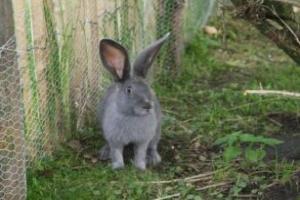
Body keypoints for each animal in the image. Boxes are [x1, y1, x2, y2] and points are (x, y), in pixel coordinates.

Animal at [97, 33, 170, 170]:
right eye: (129, 90)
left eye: (149, 88)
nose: (147, 106)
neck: (131, 116)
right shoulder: (114, 140)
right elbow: (116, 153)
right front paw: (118, 167)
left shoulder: (143, 141)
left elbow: (140, 152)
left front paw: (140, 167)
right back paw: (104, 152)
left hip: (157, 132)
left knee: (153, 145)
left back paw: (153, 158)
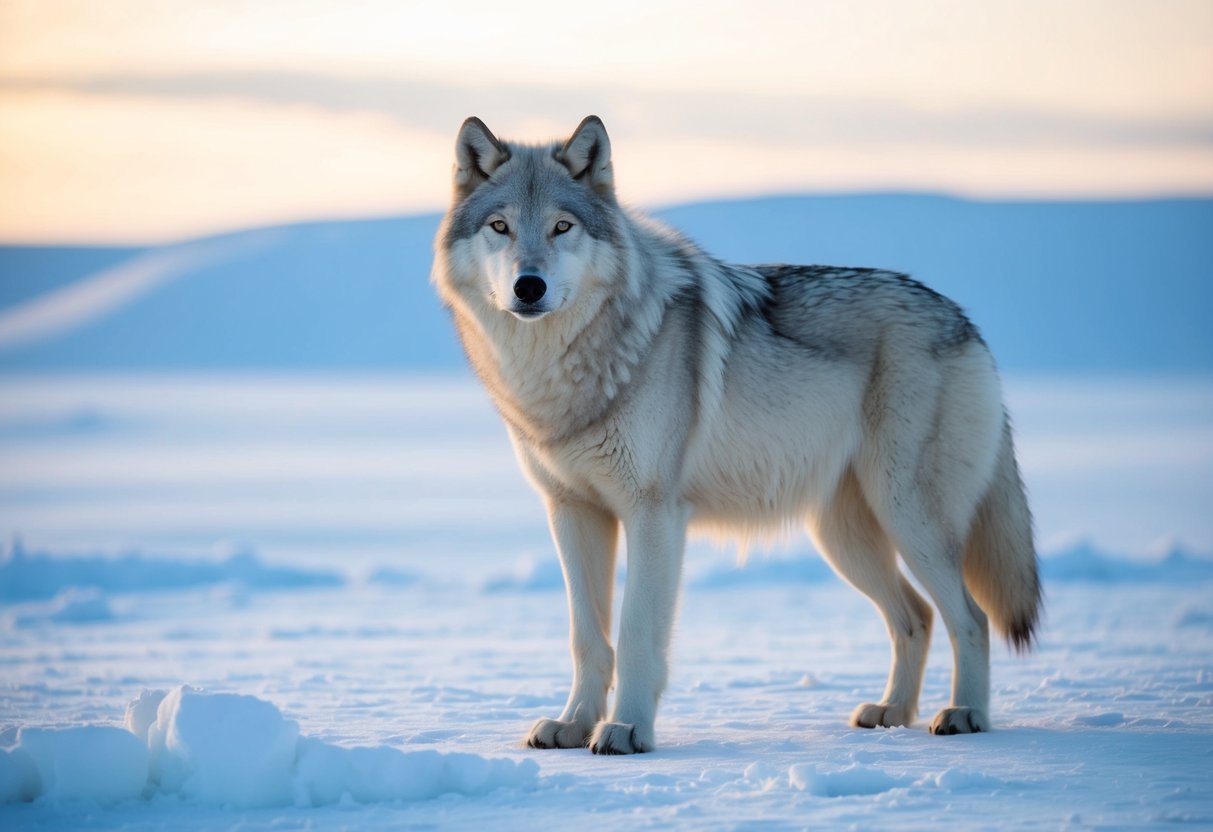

================================

TO DO: Leave the pictures out and retype only the lines from the line with "right front paw: (118, 167)" through the final line of the material, both ends included, word for word.

YOUR RESPONSE:
right front paw: (118, 167)
left shoulder: (143, 141)
left elbow: (140, 152)
left front paw: (140, 167)
right back paw: (104, 152)
left hip: (157, 132)
left knee: (153, 145)
left back paw: (153, 158)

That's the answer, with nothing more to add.